The Collegiate Church of Saint-Martin in La Canourgue
The village of La Canourgue was created around a monastery, of which the Saint-Martin collegiate church is the last vestige.
All sources agree that the village of La Canourgue developed around a monastery around the 7th century AD. A coin minted at the royal workshops of Banassac on which it is inscribed "SCI MARTINI" "made in Saint-Martin" attests to the presence of a monastery from the Merovingian period. The church of Saint-Martin is still traditionally called a "collegiate church" because it was served by canons. The latter even participated in naming the monastic town: in Occitan canon is said "canougiès" and "canonica" in Latin.
It is said that the Saint Martin monastery was famous in the 8th century for its relics. They surely contributed to its development. The cult of relics was booming at that time and they were highly coveted since they allowed monastic establishments to acquire a certain reputation and legitimacy. They also provide a significant source of income, attracting a crowd of pilgrims every day. To this day nothing remains of the relics of the Canourgu monastery, we do not know everything about their origins and what happened to it ... unless the collegiate church has not yet revealed all its secrets ...
In the 10th century, the monastery lost its former splendor: the local lords seized the riches of the Church, and it is said that the deans and the provosts of the monastery are married lay people who oppress the clerics. In order to drive the simony sin out of La Canourgue, the bishop of Mende Aldebert de Peyre decided to donate the monastery to the Saint-Victor-de-Marseille abbey. The charter was signed on July 4, 1060 in the cemetery which adjoins the church of Saint-Frézal. The least Benedictines of Saint-Victor are sent to officiate at Saint-Martin, which now bears the title of “conventual priory”: that is to say, it is placed under the authority of an abbey but has the right to own other priories himself.

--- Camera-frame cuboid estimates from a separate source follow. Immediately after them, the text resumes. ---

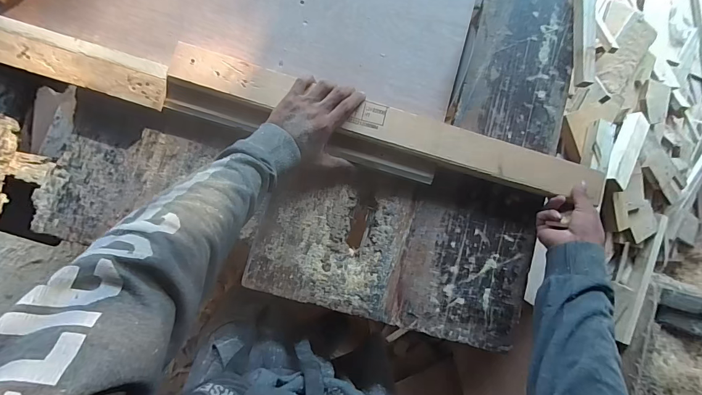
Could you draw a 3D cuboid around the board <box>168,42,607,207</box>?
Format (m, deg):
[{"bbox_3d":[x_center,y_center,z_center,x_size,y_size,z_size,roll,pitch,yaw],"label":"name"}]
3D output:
[{"bbox_3d":[0.066,-0.102,0.541,0.670,0.024,0.073,14,85,-4],"label":"board"}]

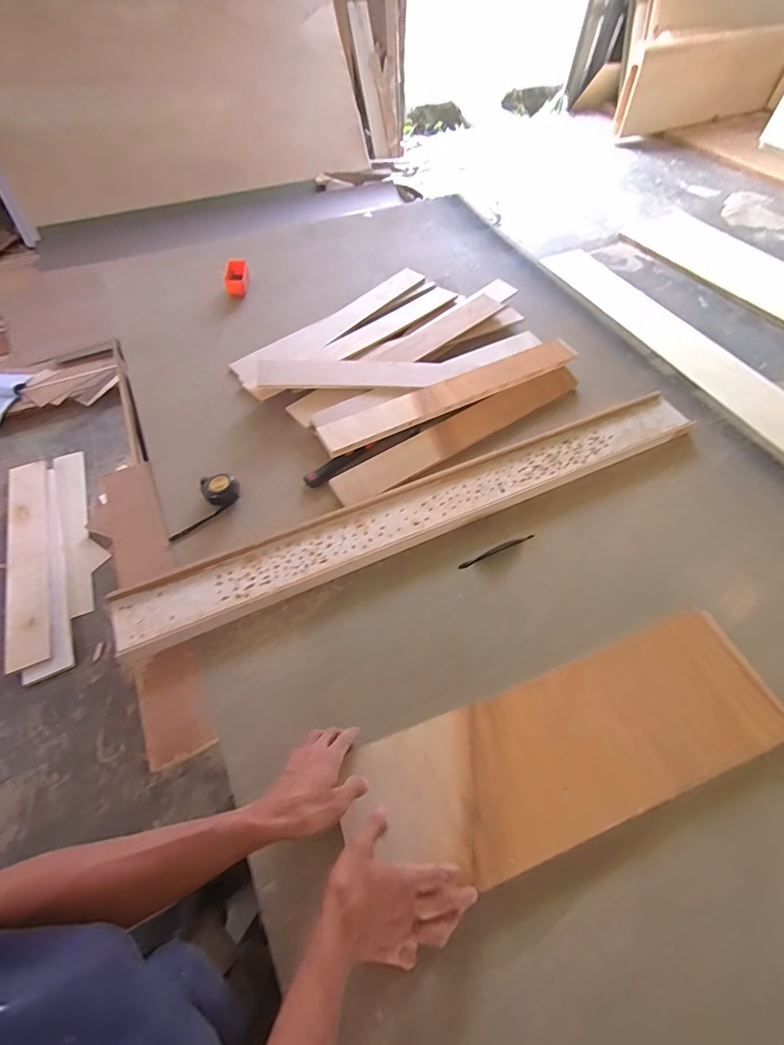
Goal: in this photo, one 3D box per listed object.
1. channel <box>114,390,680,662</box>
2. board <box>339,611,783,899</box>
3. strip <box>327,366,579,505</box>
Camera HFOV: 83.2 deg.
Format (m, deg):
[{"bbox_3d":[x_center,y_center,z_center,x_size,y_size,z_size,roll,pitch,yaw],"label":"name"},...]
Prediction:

It is believed that it was with the revival brought by the Benedictine monks at the end of the 11th century that the construction of the current church began. The vestiges of this time are few, the collegiate having suffered the vicissitudes of time. We still have the arched side aisles of the Romanesque building as well as the bedside table with its ambulatory and radiating vaulted vaulted chapels. The latter, unique in Lozère, recalls the great pilgrimage churches of the "Auvergnat" style. In the 15th century, the Romanesque vault of the nave was changed to Gothic-style rib vaults. At the same time, square vaulted vaults with arches were inserted between the Romanesque radiant chapels. In 1670, the first two spans of the building, surmounted by a Romanesque bell tower, collapsed. They were never rebuilt and a somewhat austere facade was erected to close the collegiate church again. A bell tower of square plan was rebuilt in stride, above the southern collateral.
The collegiate church of Saint-Martin has brilliantly crossed the centuries and its multiple transformations do not detract from the charm of the building. On the contrary, they magnify it, sublimate it, expose the eras it has gone through, and thereby reveal its History and its secrets to us.